= ZU ERLEDIGENDE AUFGABEN =
1. Geben Sie aus dem Text über das Ausweichen auf dem Bürgersteig die Stelle von „Der Zusammenprall ist“ bis einschließlich „Verhalten spiegelnd durchkreuzte.“ wortgetreu wieder.
2. Beantworten Sie anhand des Textes über das Ausweichen auf dem Bürgersteig die folgenden Fragen:
(a) In welchem Tempo gehen die beiden Passanten aufeinander zu?
(b) Wie oft weichen sie einander aus, bevor sie zusammenstoßen?
(c) Wovon hängt es ab, ob die beiden Fremden sich anlächeln, sich entschuldigen oder wortlos aneinander vorbeigleiten?
3. Fassen Sie den Text über das Ausweichen auf dem Bürgersteig in zwei Sätzen zusammen.

Ausweichen und Zusammenprallen
Zur Seele: Erkundung mit Schmidbauer
Ein schmaler Bürgersteig. Zwei Passanten gehen in raschem Tempo aufeinander zu, weichen einander ein Mal aus, weichen einander ein zweites Mal aus – und stoßen zusammen. Jeder hat das Ausweichmanöver seines Gegenübers kopiert.
Der Zusammenprall ist selten heftig, meist lässt er sich im letzten Moment doch noch vermeiden; je nach Temperament lächeln sich die beiden Fremden an, entschuldigen sich oder gleiten wortlos aneinander vorbei, schließlich hat es jeder eilig. Manchmal meint der Beobachter etwas wie gekränkte Eitelkeit wahrzunehmen, dass man selbst überrreagiert hat, von unterdrückter Aggression, dass der Andere das eigene höfliche Verhalten spiegelnd durchkreuzte.

= ANGEZEIGTE DATEN =
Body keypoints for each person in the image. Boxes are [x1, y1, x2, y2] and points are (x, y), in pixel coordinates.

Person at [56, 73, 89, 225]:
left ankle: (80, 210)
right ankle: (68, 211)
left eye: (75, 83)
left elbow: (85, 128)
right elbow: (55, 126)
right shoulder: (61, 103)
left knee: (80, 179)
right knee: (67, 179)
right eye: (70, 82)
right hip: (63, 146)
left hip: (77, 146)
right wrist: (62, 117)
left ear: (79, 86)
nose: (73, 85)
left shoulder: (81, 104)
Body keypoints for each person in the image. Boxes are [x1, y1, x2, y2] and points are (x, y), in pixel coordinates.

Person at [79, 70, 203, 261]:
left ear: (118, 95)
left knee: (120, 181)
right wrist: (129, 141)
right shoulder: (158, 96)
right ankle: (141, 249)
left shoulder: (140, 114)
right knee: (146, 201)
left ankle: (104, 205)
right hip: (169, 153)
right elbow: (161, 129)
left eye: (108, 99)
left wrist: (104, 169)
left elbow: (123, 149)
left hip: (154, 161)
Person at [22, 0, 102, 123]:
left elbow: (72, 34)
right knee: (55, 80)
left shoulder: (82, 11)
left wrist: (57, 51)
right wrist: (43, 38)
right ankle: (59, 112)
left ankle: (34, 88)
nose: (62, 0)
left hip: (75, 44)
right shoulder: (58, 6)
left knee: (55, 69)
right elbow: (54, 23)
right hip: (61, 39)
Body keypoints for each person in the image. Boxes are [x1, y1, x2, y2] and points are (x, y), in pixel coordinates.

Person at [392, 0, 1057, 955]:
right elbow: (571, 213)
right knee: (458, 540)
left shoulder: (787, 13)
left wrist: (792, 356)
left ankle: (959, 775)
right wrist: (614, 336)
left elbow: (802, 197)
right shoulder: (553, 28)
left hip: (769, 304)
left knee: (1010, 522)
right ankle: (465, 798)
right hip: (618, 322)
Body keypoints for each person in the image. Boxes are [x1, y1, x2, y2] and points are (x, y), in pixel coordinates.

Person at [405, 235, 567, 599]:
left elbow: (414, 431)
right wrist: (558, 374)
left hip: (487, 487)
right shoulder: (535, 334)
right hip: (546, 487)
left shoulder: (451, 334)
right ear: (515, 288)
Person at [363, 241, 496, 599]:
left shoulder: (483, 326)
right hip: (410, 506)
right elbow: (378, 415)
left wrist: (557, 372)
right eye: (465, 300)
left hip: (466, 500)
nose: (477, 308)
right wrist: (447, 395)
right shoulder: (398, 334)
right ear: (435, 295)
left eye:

= LÖSUNGEN DER AUFGABEN =
1.
Der Zusammenprall ist selten heftig, meist lässt er sich im letzten Moment doch noch vermeiden; je nach Temperament lächeln sich die beiden Fremden an, entschuldigen sich oder gleiten wortlos aneinander vorbei, schließlich hat es jeder eilig. Manchmal meint der Beobachter etwas wie gekränkte Eitelkeit wahrzunehmen, dass man selbst überrreagiert hat, von unterdrückter Aggression, dass der Andere das eigene höfliche Verhalten spiegelnd durchkreuzte.

2.
(a) In raschem Tempo.
(b) Zweimal.
(c) Vom Temperament.

3. Auf einem schmalen Bürgersteig weichen zwei Passanten einander zweimal aus und stoßen dennoch zusammen, weil jeder das Ausweichmanöver seines Gegenübers kopiert. Der Zusammenprall ist selten heftig, und je nach Temperament lächeln sich die beiden Fremden an, entschuldigen sich oder gleiten wortlos aneinander vorbei.